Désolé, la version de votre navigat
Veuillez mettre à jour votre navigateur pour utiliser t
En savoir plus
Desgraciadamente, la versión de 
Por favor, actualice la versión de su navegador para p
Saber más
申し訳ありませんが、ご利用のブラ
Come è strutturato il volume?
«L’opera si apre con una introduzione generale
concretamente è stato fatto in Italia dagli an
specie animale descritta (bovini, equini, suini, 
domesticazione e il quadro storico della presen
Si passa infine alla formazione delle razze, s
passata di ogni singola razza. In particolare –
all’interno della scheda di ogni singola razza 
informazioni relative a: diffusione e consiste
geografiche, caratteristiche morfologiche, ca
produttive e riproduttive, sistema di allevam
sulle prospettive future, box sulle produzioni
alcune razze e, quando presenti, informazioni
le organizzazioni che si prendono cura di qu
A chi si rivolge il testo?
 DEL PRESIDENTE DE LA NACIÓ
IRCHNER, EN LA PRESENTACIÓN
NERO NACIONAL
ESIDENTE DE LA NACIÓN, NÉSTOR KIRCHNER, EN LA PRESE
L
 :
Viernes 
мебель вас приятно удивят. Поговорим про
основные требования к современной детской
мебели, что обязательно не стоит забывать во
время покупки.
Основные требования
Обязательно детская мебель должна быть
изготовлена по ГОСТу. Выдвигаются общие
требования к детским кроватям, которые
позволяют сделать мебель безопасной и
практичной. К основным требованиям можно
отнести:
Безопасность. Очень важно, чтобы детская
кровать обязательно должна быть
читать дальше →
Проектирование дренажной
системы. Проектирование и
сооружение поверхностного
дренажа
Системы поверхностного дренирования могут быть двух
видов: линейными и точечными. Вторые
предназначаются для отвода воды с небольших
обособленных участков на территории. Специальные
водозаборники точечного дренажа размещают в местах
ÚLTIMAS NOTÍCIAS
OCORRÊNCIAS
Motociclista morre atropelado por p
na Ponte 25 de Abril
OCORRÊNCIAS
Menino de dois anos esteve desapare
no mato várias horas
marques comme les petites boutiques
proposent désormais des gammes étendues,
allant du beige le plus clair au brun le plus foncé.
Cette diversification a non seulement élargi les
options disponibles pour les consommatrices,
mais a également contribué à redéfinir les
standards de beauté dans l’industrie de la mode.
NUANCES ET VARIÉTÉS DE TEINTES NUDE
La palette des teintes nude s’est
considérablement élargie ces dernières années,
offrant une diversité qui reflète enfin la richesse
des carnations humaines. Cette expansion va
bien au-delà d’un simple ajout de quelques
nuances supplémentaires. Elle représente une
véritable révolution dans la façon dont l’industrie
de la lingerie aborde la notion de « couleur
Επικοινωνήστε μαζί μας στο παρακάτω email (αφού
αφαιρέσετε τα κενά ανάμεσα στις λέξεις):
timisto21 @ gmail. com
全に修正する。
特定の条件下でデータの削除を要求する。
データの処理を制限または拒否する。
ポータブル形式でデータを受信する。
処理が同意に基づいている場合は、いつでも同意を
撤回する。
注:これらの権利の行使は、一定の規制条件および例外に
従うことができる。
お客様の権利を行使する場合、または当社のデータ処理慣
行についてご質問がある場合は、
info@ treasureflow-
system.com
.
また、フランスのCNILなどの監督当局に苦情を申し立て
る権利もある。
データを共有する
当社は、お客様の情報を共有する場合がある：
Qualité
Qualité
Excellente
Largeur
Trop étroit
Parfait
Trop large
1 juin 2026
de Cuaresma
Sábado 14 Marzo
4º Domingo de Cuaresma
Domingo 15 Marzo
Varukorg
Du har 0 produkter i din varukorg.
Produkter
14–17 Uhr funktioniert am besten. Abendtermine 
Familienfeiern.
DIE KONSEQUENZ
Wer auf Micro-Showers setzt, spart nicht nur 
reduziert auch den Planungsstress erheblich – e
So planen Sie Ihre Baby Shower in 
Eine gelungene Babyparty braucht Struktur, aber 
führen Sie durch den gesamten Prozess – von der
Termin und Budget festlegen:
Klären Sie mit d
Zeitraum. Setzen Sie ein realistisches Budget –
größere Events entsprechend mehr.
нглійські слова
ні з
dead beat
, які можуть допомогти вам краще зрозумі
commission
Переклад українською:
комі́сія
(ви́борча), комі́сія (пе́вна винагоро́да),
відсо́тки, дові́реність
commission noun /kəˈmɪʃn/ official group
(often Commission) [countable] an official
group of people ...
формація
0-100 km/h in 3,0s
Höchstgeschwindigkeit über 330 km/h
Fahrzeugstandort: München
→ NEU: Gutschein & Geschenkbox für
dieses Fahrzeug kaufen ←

- [What is being asked]:
Edit all the entries so that "Höchstgeschwindigkeit" becomes "Spitzengeschwindigkeit", leaving every other line unchanged.

- [Solution below]:
Désolé, la version de votre navigat
Veuillez mettre à jour votre navigateur pour utiliser t
En savoir plus
Desgraciadamente, la versión de 
Por favor, actualice la versión de su navegador para p
Saber más
申し訳ありませんが、ご利用のブラ
Come è strutturato il volume?
«L’opera si apre con una introduzione generale
concretamente è stato fatto in Italia dagli an
specie animale descritta (bovini, equini, suini, 
domesticazione e il quadro storico della presen
Si passa infine alla formazione delle razze, s
passata di ogni singola razza. In particolare –
all’interno della scheda di ogni singola razza 
informazioni relative a: diffusione e consiste
geografiche, caratteristiche morfologiche, ca
produttive e riproduttive, sistema di allevam
sulle prospettive future, box sulle produzioni
alcune razze e, quando presenti, informazioni
le organizzazioni che si prendono cura di qu
A chi si rivolge il testo?
 DEL PRESIDENTE DE LA NACIÓ
IRCHNER, EN LA PRESENTACIÓN
NERO NACIONAL
ESIDENTE DE LA NACIÓN, NÉSTOR KIRCHNER, EN LA PRESE
L
 :
Viernes 
мебель вас приятно удивят. Поговорим про
основные требования к современной детской
мебели, что обязательно не стоит забывать во
время покупки.
Основные требования
Обязательно детская мебель должна быть
изготовлена по ГОСТу. Выдвигаются общие
требования к детским кроватям, которые
позволяют сделать мебель безопасной и
практичной. К основным требованиям можно
отнести:
Безопасность. Очень важно, чтобы детская
кровать обязательно должна быть
читать дальше →
Проектирование дренажной
системы. Проектирование и
сооружение поверхностного
дренажа
Системы поверхностного дренирования могут быть двух
видов: линейными и точечными. Вторые
предназначаются для отвода воды с небольших
обособленных участков на территории. Специальные
водозаборники точечного дренажа размещают в местах
ÚLTIMAS NOTÍCIAS
OCORRÊNCIAS
Motociclista morre atropelado por p
na Ponte 25 de Abril
OCORRÊNCIAS
Menino de dois anos esteve desapare
no mato várias horas
marques comme les petites boutiques
proposent désormais des gammes étendues,
allant du beige le plus clair au brun le plus foncé.
Cette diversification a non seulement élargi les
options disponibles pour les consommatrices,
mais a également contribué à redéfinir les
standards de beauté dans l’industrie de la mode.
NUANCES ET VARIÉTÉS DE TEINTES NUDE
La palette des teintes nude s’est
considérablement élargie ces dernières années,
offrant une diversité qui reflète enfin la richesse
des carnations humaines. Cette expansion va
bien au-delà d’un simple ajout de quelques
nuances supplémentaires. Elle représente une
véritable révolution dans la façon dont l’industrie
de la lingerie aborde la notion de « couleur
Επικοινωνήστε μαζί μας στο παρακάτω email (αφού
αφαιρέσετε τα κενά ανάμεσα στις λέξεις):
timisto21 @ gmail. com
全に修正する。
特定の条件下でデータの削除を要求する。
データの処理を制限または拒否する。
ポータブル形式でデータを受信する。
処理が同意に基づいている場合は、いつでも同意を
撤回する。
注:これらの権利の行使は、一定の規制条件および例外に
従うことができる。
お客様の権利を行使する場合、または当社のデータ処理慣
行についてご質問がある場合は、
info@ treasureflow-
system.com
.
また、フランスのCNILなどの監督当局に苦情を申し立て
る権利もある。
データを共有する
当社は、お客様の情報を共有する場合がある：
Qualité
Qualité
Excellente
Largeur
Trop étroit
Parfait
Trop large
1 juin 2026
de Cuaresma
Sábado 14 Marzo
4º Domingo de Cuaresma
Domingo 15 Marzo
Varukorg
Du har 0 produkter i din varukorg.
Produkter
14–17 Uhr funktioniert am besten. Abendtermine 
Familienfeiern.
DIE KONSEQUENZ
Wer auf Micro-Showers setzt, spart nicht nur 
reduziert auch den Planungsstress erheblich – e
So planen Sie Ihre Baby Shower in 
Eine gelungene Babyparty braucht Struktur, aber 
führen Sie durch den gesamten Prozess – von der
Termin und Budget festlegen:
Klären Sie mit d
Zeitraum. Setzen Sie ein realistisches Budget –
größere Events entsprechend mehr.
нглійські слова
ні з
dead beat
, які можуть допомогти вам краще зрозумі
commission
Переклад українською:
комі́сія
(ви́борча), комі́сія (пе́вна винагоро́да),
відсо́тки, дові́реність
commission noun /kəˈmɪʃn/ official group
(often Commission) [countable] an official
group of people ...
формація
0-100 km/h in 3,0s
Spitzengeschwindigkeit über 330 km/h
Fahrzeugstandort: München
→ NEU: Gutschein & Geschenkbox für
dieses Fahrzeug kaufen ←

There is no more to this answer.